▸ Task to complete
Within the listing below, show every line that contains the word "have".
═══ Supplied records
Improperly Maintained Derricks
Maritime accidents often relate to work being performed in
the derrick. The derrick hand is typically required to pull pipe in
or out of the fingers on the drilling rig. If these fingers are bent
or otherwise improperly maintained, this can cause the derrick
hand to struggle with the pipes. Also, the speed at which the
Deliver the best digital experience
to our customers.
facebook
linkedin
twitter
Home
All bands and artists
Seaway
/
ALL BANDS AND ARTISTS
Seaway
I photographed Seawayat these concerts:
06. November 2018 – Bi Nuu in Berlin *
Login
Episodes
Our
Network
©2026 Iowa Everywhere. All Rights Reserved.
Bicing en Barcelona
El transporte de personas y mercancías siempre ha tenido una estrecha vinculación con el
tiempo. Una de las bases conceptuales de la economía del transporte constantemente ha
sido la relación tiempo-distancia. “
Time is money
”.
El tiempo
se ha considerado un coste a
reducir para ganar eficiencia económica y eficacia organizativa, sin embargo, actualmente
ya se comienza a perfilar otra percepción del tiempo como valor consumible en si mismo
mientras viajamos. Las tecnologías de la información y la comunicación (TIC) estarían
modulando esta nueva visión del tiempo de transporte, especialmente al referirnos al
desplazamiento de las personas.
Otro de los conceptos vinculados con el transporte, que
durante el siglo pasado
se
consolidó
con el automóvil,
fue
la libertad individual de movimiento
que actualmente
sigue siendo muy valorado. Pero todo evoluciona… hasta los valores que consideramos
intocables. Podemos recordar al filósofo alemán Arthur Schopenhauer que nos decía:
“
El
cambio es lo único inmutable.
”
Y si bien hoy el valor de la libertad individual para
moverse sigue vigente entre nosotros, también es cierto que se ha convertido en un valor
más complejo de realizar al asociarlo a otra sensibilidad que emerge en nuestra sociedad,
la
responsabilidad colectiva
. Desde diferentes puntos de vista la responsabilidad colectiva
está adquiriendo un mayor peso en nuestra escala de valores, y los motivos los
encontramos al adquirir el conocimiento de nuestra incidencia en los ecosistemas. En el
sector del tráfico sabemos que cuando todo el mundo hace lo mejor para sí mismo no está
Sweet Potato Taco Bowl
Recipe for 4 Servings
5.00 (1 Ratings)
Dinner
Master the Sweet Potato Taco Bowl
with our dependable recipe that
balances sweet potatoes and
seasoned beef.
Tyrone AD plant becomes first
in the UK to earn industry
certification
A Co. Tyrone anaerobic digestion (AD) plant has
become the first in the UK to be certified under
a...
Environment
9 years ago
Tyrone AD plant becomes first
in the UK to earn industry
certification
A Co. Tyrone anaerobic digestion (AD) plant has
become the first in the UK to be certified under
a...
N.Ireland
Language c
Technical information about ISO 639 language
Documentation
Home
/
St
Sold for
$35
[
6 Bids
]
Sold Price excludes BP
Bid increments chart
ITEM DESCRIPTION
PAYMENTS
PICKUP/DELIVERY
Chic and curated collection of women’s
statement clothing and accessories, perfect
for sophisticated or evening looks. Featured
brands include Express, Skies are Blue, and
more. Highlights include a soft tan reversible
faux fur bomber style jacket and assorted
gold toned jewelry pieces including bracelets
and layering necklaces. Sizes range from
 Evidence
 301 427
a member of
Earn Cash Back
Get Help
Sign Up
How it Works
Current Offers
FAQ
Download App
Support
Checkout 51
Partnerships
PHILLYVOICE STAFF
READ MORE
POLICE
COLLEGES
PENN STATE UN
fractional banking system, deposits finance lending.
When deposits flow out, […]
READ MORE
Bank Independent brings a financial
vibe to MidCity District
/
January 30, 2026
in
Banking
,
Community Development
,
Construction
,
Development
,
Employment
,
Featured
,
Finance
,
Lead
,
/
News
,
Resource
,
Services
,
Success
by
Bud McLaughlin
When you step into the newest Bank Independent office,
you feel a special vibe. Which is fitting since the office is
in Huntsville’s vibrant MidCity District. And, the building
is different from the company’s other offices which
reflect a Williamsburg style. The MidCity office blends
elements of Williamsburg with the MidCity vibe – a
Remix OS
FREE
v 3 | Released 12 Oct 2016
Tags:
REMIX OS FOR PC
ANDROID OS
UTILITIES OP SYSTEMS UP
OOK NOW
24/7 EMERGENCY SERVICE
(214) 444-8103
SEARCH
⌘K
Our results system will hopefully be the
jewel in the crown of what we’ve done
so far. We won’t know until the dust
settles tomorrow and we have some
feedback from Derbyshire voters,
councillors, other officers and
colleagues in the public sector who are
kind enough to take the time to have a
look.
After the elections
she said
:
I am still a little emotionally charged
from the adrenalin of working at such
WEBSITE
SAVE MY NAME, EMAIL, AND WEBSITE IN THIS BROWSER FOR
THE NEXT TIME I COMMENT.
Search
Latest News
══════
▸ Task response
settles tomorrow and we have some
kind enough to take the time to have a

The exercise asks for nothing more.